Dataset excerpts

= Beginning of Section =

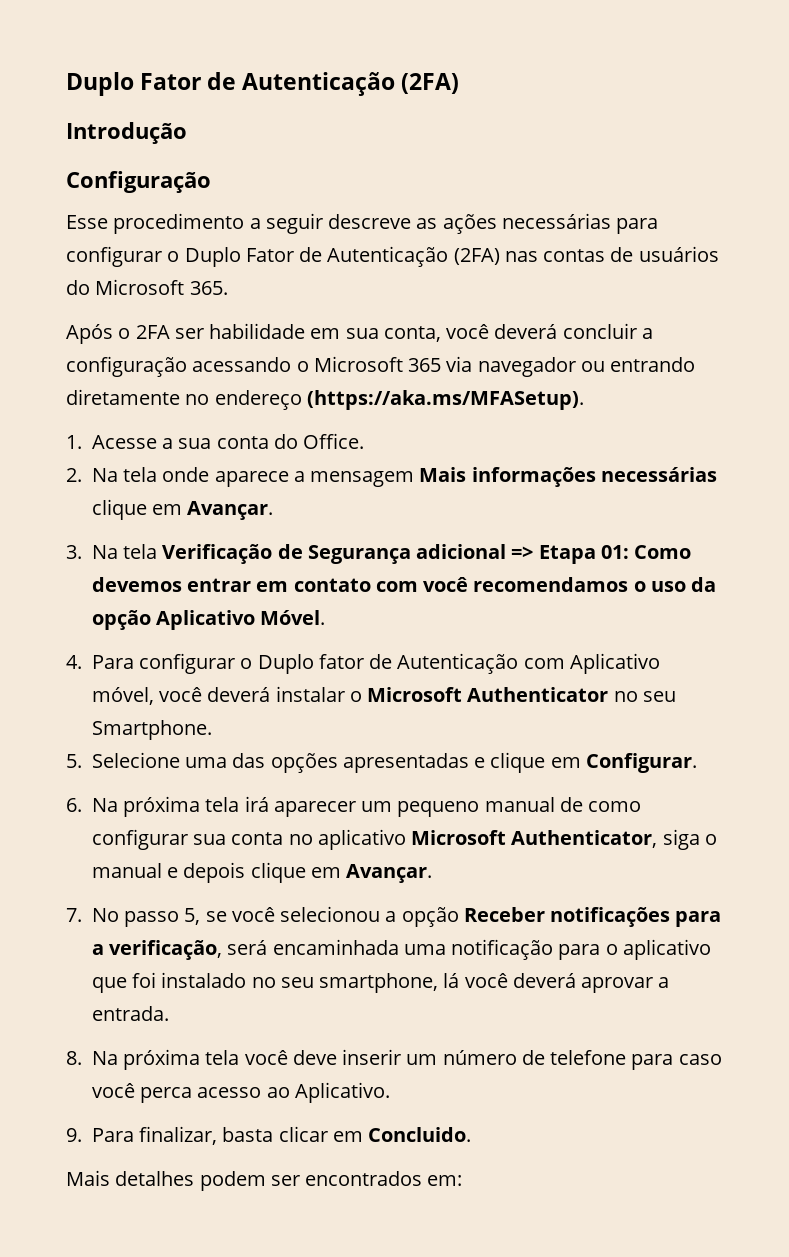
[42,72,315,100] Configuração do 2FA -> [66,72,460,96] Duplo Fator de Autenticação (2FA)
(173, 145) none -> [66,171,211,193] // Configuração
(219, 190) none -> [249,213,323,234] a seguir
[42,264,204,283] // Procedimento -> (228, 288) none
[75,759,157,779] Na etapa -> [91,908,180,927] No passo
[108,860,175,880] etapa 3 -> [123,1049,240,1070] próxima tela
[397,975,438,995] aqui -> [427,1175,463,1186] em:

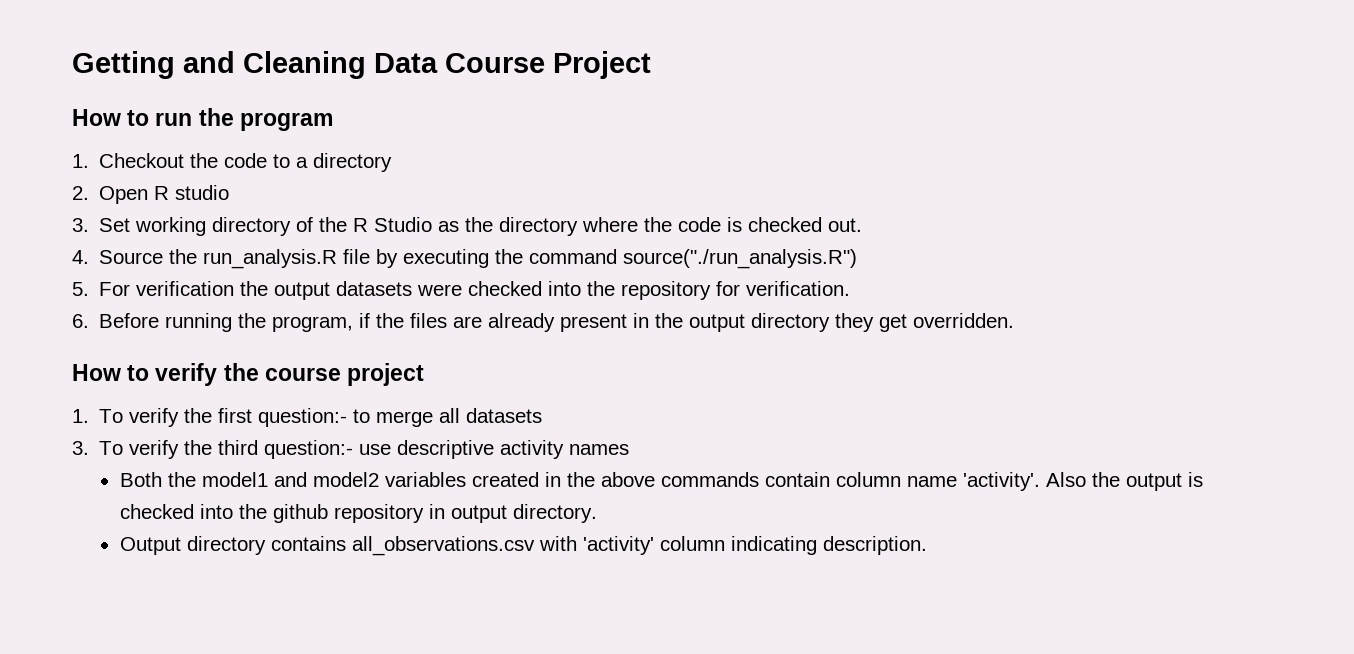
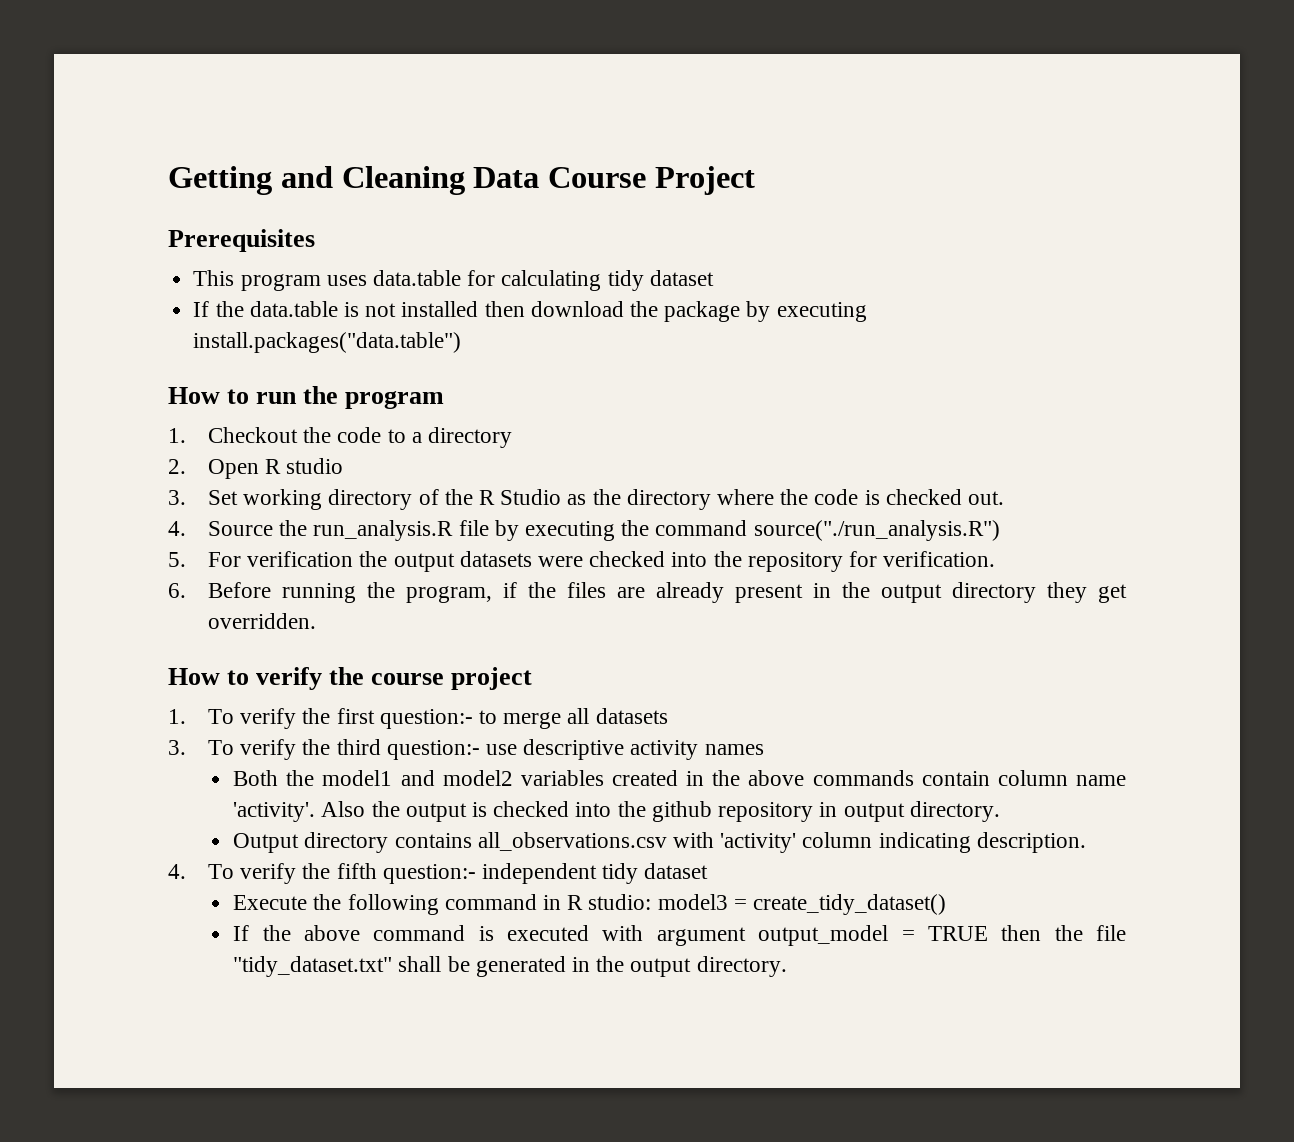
(651, 65) none -> [168,229,315,252] [193,270,714,291] [193,301,867,322] [193,332,462,353] // Prerequisites // This program uses data.table for calculating tidy dataset // If the data.table is not installed then download the package by executing install.packages("data.table")
(927, 545) none -> [168,863,709,884] [233,894,947,915] [233,925,1126,946] [233,956,787,977] // 4. To verify the fifth question:- independent tidy dataset // Execute the following command in R studio: model3 = create_tidy_dataset() // If the above command is executed with argument output_model = TRUE then the file "tidy_dataset.txt" shall be generated in the output directory.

= End of Section =

**About this exercise**
Output, exactly and only, the lines beginning with the one that contains "[397,975,438,995] aqui ->" and ending at the last line of the records above. Drop the pictures.

**Completed exercise**
[397,975,438,995] aqui -> [427,1175,463,1186] em:

(651, 65) none -> [168,229,315,252] [193,270,714,291] [193,301,867,322] [193,332,462,353] // Prerequisites // This program uses data.table for calculating tidy dataset // If the data.table is not installed then download the package by executing install.packages("data.table")
(927, 545) none -> [168,863,709,884] [233,894,947,915] [233,925,1126,946] [233,956,787,977] // 4. To verify the fifth question:- independent tidy dataset // Execute the following command in R studio: model3 = create_tidy_dataset() // If the above command is executed with argument output_model = TRUE then the file "tidy_dataset.txt" shall be generated in the output directory.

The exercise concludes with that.